Start of Record set

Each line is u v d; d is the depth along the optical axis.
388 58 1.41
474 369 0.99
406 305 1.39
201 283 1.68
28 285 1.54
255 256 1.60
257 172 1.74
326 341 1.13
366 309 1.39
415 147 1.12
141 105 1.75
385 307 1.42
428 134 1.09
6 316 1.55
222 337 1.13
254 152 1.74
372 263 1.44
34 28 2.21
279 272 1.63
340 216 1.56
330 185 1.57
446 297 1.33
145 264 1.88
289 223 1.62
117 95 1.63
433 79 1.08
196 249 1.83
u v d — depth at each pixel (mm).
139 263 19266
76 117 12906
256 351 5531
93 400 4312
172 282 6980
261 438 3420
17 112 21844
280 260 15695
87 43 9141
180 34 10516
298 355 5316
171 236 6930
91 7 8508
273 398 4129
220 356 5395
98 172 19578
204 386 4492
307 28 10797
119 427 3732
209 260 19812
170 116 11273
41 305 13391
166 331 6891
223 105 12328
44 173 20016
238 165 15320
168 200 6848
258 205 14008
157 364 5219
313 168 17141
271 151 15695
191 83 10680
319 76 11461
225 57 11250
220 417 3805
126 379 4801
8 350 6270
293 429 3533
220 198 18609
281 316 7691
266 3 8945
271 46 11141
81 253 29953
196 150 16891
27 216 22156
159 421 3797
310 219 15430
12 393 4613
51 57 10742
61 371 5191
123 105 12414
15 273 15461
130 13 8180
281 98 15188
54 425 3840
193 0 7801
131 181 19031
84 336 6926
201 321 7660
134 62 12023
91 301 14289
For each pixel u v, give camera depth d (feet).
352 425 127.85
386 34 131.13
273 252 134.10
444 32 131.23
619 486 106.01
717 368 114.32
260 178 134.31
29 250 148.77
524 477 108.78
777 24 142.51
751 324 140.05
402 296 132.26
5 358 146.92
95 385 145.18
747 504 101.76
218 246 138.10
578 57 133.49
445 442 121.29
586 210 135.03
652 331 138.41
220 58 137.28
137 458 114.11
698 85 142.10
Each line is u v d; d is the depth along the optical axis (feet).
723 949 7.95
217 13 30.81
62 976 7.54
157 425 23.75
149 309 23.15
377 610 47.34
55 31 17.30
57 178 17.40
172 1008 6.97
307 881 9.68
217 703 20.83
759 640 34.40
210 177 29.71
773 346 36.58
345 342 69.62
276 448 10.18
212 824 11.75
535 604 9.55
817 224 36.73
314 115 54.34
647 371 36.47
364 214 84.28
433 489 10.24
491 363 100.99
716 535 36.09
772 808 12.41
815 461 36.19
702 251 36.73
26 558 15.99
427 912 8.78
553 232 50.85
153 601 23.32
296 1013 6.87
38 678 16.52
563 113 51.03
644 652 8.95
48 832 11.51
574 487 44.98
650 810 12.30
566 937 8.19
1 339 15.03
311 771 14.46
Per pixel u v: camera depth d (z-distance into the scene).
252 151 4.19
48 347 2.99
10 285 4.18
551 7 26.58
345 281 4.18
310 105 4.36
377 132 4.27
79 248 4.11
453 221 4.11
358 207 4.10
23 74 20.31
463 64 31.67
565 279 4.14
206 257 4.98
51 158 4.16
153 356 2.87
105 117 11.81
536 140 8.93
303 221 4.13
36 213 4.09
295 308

End of Record set

I'd like the records returned exactly as they were written, please.

* [Written response]
Each line is u v d; d is the depth along the optical axis.
388 58 1.41
474 369 0.99
406 305 1.39
201 283 1.68
28 285 1.54
255 256 1.60
257 172 1.74
326 341 1.13
366 309 1.39
415 147 1.12
141 105 1.75
385 307 1.42
428 134 1.09
6 316 1.55
222 337 1.13
254 152 1.74
372 263 1.44
34 28 2.21
279 272 1.63
340 216 1.56
330 185 1.57
446 297 1.33
145 264 1.88
289 223 1.62
117 95 1.63
433 79 1.08
196 249 1.83
u v d — depth at each pixel (mm).
139 263 19266
76 117 12906
256 351 5531
93 400 4312
172 282 6980
261 438 3420
17 112 21844
280 260 15695
87 43 9141
180 34 10516
298 355 5316
171 236 6930
91 7 8508
273 398 4129
220 356 5395
98 172 19578
204 386 4492
307 28 10797
119 427 3732
209 260 19812
170 116 11273
41 305 13391
166 331 6891
223 105 12328
44 173 20016
238 165 15320
168 200 6848
258 205 14008
157 364 5219
313 168 17141
271 151 15695
191 83 10680
319 76 11461
225 57 11250
220 417 3805
126 379 4801
8 350 6270
293 429 3533
220 198 18609
281 316 7691
266 3 8945
271 46 11141
81 253 29953
196 150 16891
27 216 22156
159 421 3797
310 219 15430
12 393 4613
51 57 10742
61 371 5191
123 105 12414
15 273 15461
130 13 8180
281 98 15188
54 425 3840
193 0 7801
131 181 19031
84 336 6926
201 321 7660
134 62 12023
91 301 14289
For each pixel u v, give camera depth d (feet).
352 425 127.85
386 34 131.13
273 252 134.10
444 32 131.23
619 486 106.01
717 368 114.32
260 178 134.31
29 250 148.77
524 477 108.78
777 24 142.51
751 324 140.05
402 296 132.26
5 358 146.92
95 385 145.18
747 504 101.76
218 246 138.10
578 57 133.49
445 442 121.29
586 210 135.03
652 331 138.41
220 58 137.28
137 458 114.11
698 85 142.10
Each line is u v d; d is the depth along the optical axis (feet).
723 949 7.95
217 13 30.81
62 976 7.54
157 425 23.75
149 309 23.15
377 610 47.34
55 31 17.30
57 178 17.40
172 1008 6.97
307 881 9.68
217 703 20.83
759 640 34.40
210 177 29.71
773 346 36.58
345 342 69.62
276 448 10.18
212 824 11.75
535 604 9.55
817 224 36.73
314 115 54.34
647 371 36.47
364 214 84.28
433 489 10.24
491 363 100.99
716 535 36.09
772 808 12.41
815 461 36.19
702 251 36.73
26 558 15.99
427 912 8.78
553 232 50.85
153 601 23.32
296 1013 6.87
38 678 16.52
563 113 51.03
644 652 8.95
48 832 11.51
574 487 44.98
650 810 12.30
566 937 8.19
1 339 15.03
311 771 14.46
Per pixel u v: camera depth d (z-distance into the scene).
252 151 4.19
48 347 2.99
10 285 4.18
551 7 26.58
345 281 4.18
310 105 4.36
377 132 4.27
79 248 4.11
453 221 4.11
358 207 4.10
23 74 20.31
463 64 31.67
565 279 4.14
206 257 4.98
51 158 4.16
153 356 2.87
105 117 11.81
536 140 8.93
303 221 4.13
36 213 4.09
295 308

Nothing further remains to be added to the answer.